For people who want to write something on this or other important and complicated topics, here are some suggestions that I think would’ve helped this pamphlet:

a. be clear about what you’ve read or experienced that you’re responding to. If readings, list them in a bibliography. Consider referring to specific sentences that are helpful or terrible. If experiences, no need to name names, obviously, but telling actual stories is very clarifying.

b. if you’re involving different perspectives, consider breaking up the piece so that individual voices get the room to say what they think separately, rather than smooshing different perspectives into the same paragraphs.

c. if you’re responding to a really specific place, and/or set of circumstances, consider saying that, with or without details, to be clear that you are not making universal(ist) statements.

d. the broader and more complicated your criticism is, the more significant it is to offer concrete examples, because otherwise it is either impossible to see a way out, or the people who most need the criticism you offer will find it easy to assume you’re not talking about them (or both).

1Anarchist-friendly options could be a crowd of people to follow someone around to make sure that they don’t contact or harass the other person, therapy sessions of various sorts (group and/or individual), support groups for either or both (or all) of the parties concerned, living spaces and/or employment far from each other, and so on. These are usually only partially available, if at all. And using what is available is complicated (almost always, though not always) by conflicting feelings of love and fury and grief and revenge and fear on various sides.

2 thoughts on “Rape, Rape Culture, and Betrayal: choosing a different way”

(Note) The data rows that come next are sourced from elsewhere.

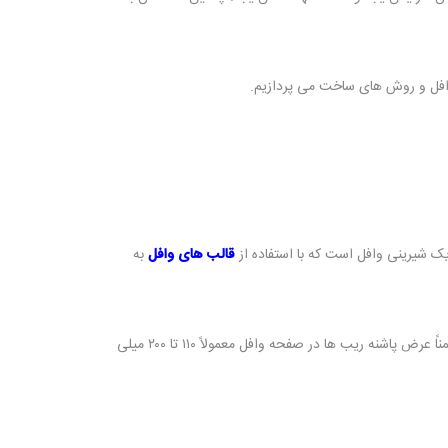
افل و روش های ساخت می پردازیم.
شیرینی وافل است که با استفاده از
قالب های وافل
به
به طور کلی، عرض وافل توصیه شده بین ۶۰ تا ۹۰ میلی متر است، در حالی که عمق کلی ضخامت سقف به ۳۰۰ تا ۵۰۰ میلی متر محدود می شود. ضمناً عرض پاشنه ریب ها در صفحه وافل معمولاً ۱۱۰ تا ۲۰۰ میلی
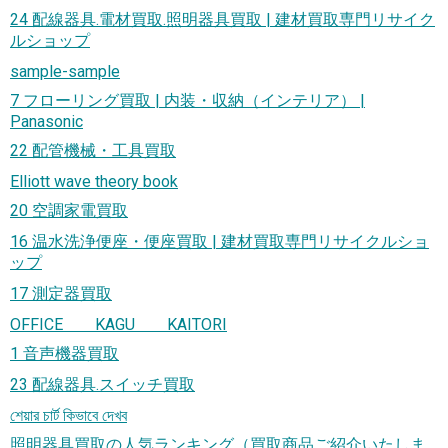
24 配線器具.電材買取.照明器具買取 | 建材買取専門リサイク
ルショップ
sample-sample
7 フローリング買取 | 内装・収納（インテリア） |
Panasonic
22 配管機械・工具買取
Elliott wave theory book
20 空調家電買取
16 温水洗浄便座・便座買取 | 建材買取専門リサイクルショ
ップ
17 測定器買取
OFFICE KAGU KAITORI
1 音声機器買取
23 配線器具.スイッチ買取
শেয়ার চার্ট কিভাবে দেখব
照明器具買取の人気ランキング（買取商品ご紹介いたしま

  1. Inappropriate support attempts, on the other hand, were more common from informal support providers such as family and friends. Inappropriate support attempts included suggestions or behaviors that may have been intended to be helpful but were experienced by survivors as hurtful or simply not what they needed. Herbert and Dunkel-Schetter ( 1992 ) first noted the distinction between intentionally negative reactions (e.g., blame) and unintentional negative reactions resulting from altruistically motivated, but ineffective support attempts. This distinction was further validated by Ullman (Ullman, 19, 19, 19 ) in her survey of rape survivors. In the current study, several of the survivors described interactions with informal support providers that were inadequate for overcoming their own feelings of self-blame. In essence, these survivors internalized many of the cultural narratives about rape that emphasize victim culpability. When support providers were unable to counter these messages, the victims engaged in self-silencing, choosing to censor themselves and remain silent about an experience they considered shameful and stigmatizing (Jack, 1991 ). These survivors did not receive any benefits from disclosure and often felt worse after speaking about the assault. Having lost faith in the efficacy of disclosure, these survivors opted to heal themselves.

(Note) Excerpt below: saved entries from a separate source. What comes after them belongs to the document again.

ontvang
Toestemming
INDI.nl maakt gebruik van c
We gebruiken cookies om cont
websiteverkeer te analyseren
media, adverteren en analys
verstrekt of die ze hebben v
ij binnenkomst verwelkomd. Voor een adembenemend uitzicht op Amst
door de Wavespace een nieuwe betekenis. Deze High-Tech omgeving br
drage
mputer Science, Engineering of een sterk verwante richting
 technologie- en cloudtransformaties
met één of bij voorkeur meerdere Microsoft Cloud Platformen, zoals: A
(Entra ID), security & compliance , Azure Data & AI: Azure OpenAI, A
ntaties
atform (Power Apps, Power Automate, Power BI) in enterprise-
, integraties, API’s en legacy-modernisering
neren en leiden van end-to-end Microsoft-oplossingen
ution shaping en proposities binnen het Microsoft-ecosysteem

  2. The single biggest incubator of true “rape culture” is… the American men’s prison. I’ve even seen this fact acknowledged by ostensibly feminist op-ed writers, while they still endorse extreme carceral penalties for sexual offenders (ironically — or intentionally — the very group most victimized within the prison hierarchy). What hope do we have of actually escaping “rape culture” when supposed leftists come down in favor of *harsher* prison sentences for sex offenses, when it is an openly acknowledged fact that American prisons are environments where the strong mercilessly persecute the weak?